Brundyn played a key role in developing the Sculpture Garden, which grew to include 21 major installations, notably securing Yinka Shonibare CBE's Wind Sculpture SG III (2019) — the only monumental Shonibare sculpture on the African continent. She also launched The Collector Focus, a programme of curated exhibitions and talks that highlighted the role of collectors in shaping cultural value and sustaining artistic ecosystems.

=== Zeitz MOCAA (2015-2017) ===
As the Director of Institutional Development and External Affairs at Zeitz MOCAA Elana Brundyn was part was part of a small team that helped launch the Zeitz MOCAA in September 2017. She was responsible for creating a long-term fundraising strategy for the museum through partnerships, sponsorships, membership programmes and organising special events like the Christies Auction, the Preview Weekend and the Grand Public Opening.

=== February 2022 – Present: Brundyn Arts and Culture & Art House Collection ===
Elana is the founder and CEO of Brundyn Arts and Culture, an art consultancy focused on promoting contemporary African art.

In February 2022, She co-founded Art House Collection, a short-term residential property rental company that highlights homes with a design focus, integrating luxury accommodation, purpose-driven travel, and contemporary art experiences. Through these ventures, she connects guests with artists, collections, and the broader South African cultural landscape.

== Projects and publications ==
Brundyn oversees a broad portfolio of cultural, educational, and research-driven initiatives. Her recent publishing work includes the BACkids series, an educational programme introducing children to art, auctions, and visual culture. This includes BACkids Vol. I (April 2024), Vol. II (September 2024), and Vol. III (February 2025), as well as an educational worksheet released in February 2024 to accompany Lebohang Kganye's exhibition at Boschendal.
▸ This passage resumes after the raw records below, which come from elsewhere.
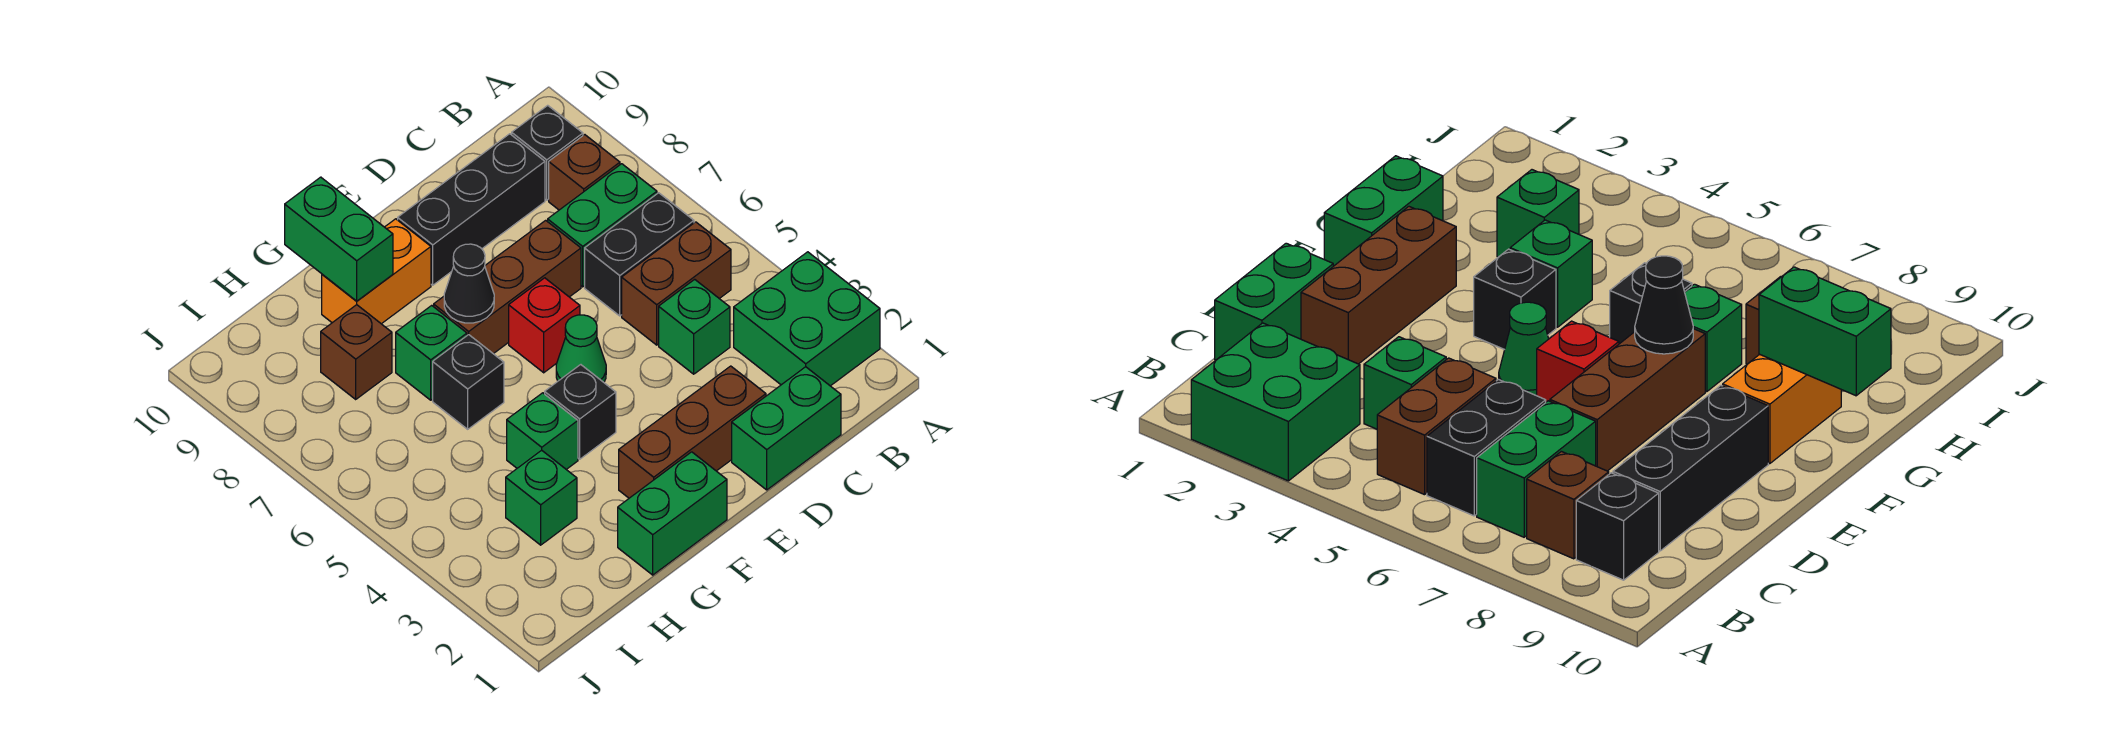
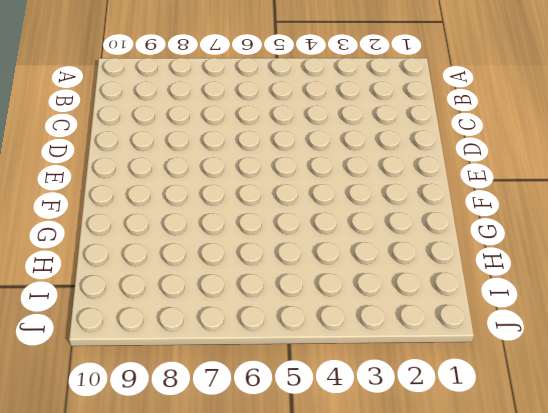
none -> green 2x2 brick [734,252,880,386]
none -> brown 1x2 brick [622,222,731,345]
none -> black 1x2 brick [585,193,694,316]

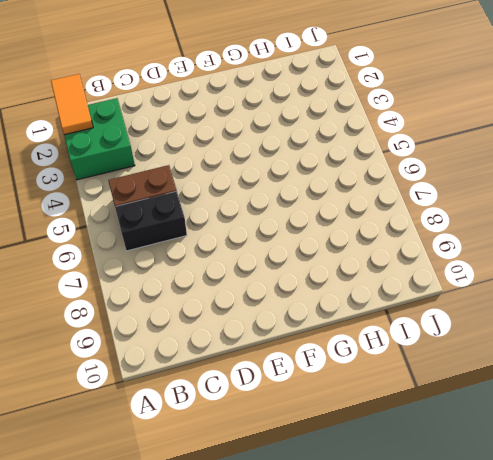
orange 1x2 tile [51,74,93,135] -> none
none -> green 1x2 brick [548,164,657,287]
none -> brown 1x1 brick [549,135,620,210]
none -> black 1x1 brick [512,105,583,200]

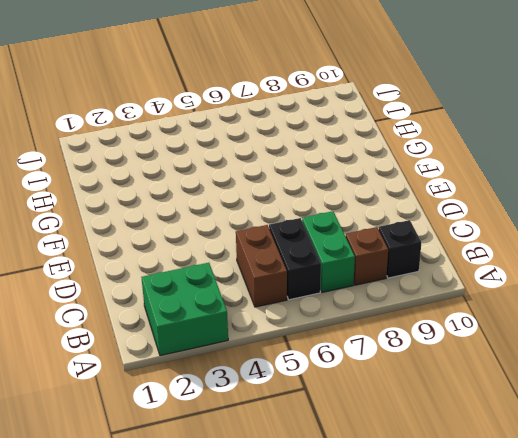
none -> green 1x2 brick [732,367,841,490]
none -> green 1x1 brick [659,279,730,374]
none -> black 1x3 brick [398,134,545,285]

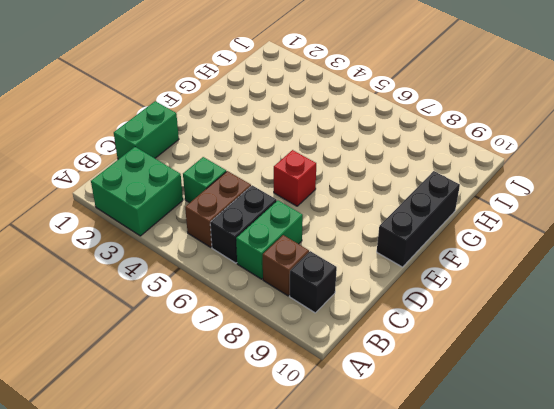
black 1x3 brick [377,171,460,267] -> black 1x3 brick moved to [398,134,545,285]
none -> brown 1x3 brick [619,366,766,498]
none -> brown 1x3 brick [434,220,581,354]
none -> green 1x1 cone [556,315,606,382]

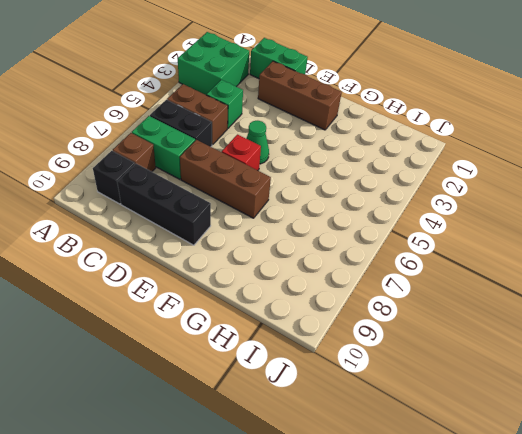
none -> green 1x2 brick [618,452,727,575]
none -> black 1x1 brick [545,365,616,459]
none -> orange 1x2 brick [322,219,431,324]

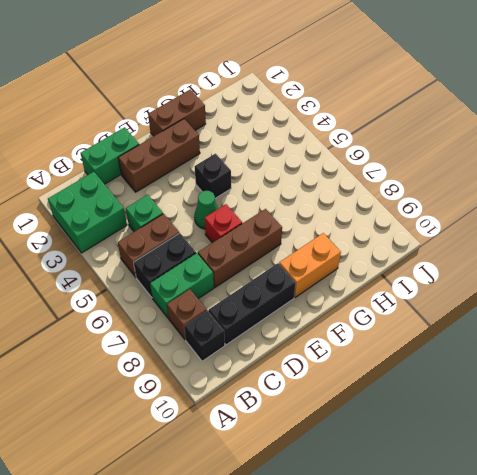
brown 1x2 brick [148,90,206,136] -> green 1x2 brick [618,452,727,575]
none -> green 1x1 brick [507,393,578,469]
none -> black 1x1 brick [433,335,504,429]
none -> green 1x1 brick [396,305,467,400]

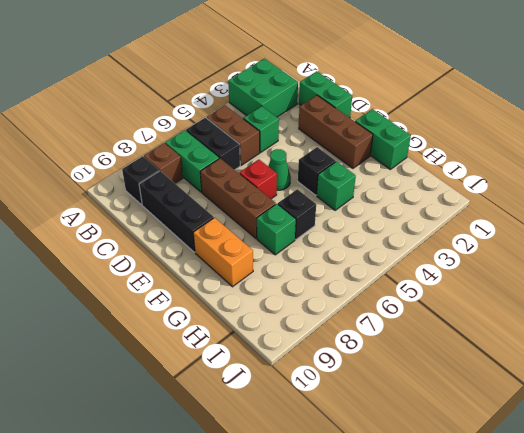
none -> green 1x1 brick [506,450,577,545]
none -> brown 1x1 brick [321,305,392,399]
none -> black 1x1 cone [444,244,494,323]

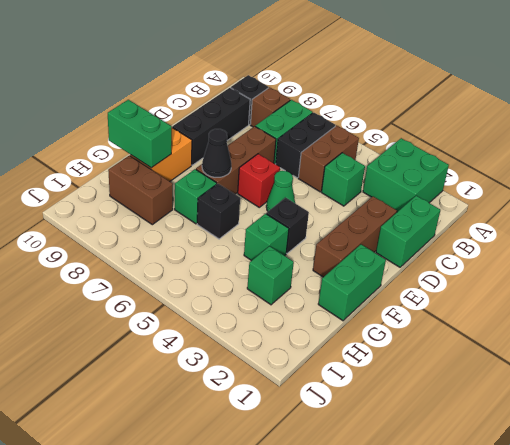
brown 1x2 brick [108,155,173,225] -> brown 1x1 brick [321,305,392,399]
An upcoming children's book, Cultural Explorers: Lift Your Padel, extends this outreach into art-auction literacy for young readers.

Brundyn is a trustee of The Stellenbosch Outdoor Sculpture Trust which has launched hosted two triennials (2022 & 2025).

== Awards and recognitions ==
Brundyn's work in contemporary art and cultural leadership has earned significant recognition. In 2020, she received a Special Commendation from the Sotheby's Prize for the exhibition Alt and Omega: Jackson Hlungwani, making the Norval Foundation the only African art institution honoured that year for curatorial excellence. Beyond formal awards, her impact is reflected in a series of major initiatives she helped establish or guide, including the Norval Sovereign African Art Prize (2022–present), the Norval x Boschendal Project (2022–2023), the subsequent Boschendal x Brundyn collaboration (2023–2025), and the Cape Town Art Book Fair (2020–present). She also oversaw notable cultural collaborations such as a dance film with the Cape Town City Ballet (2020), a GUCCI-supported cultural event (2019), and long-running programmes at the Norval Foundation, including the Artist Edition Programme (2018–present), the Concert Programme curated by Kyle Shepherd (2018–present), and the Foundation's Opening Gala Garden Party in 2018.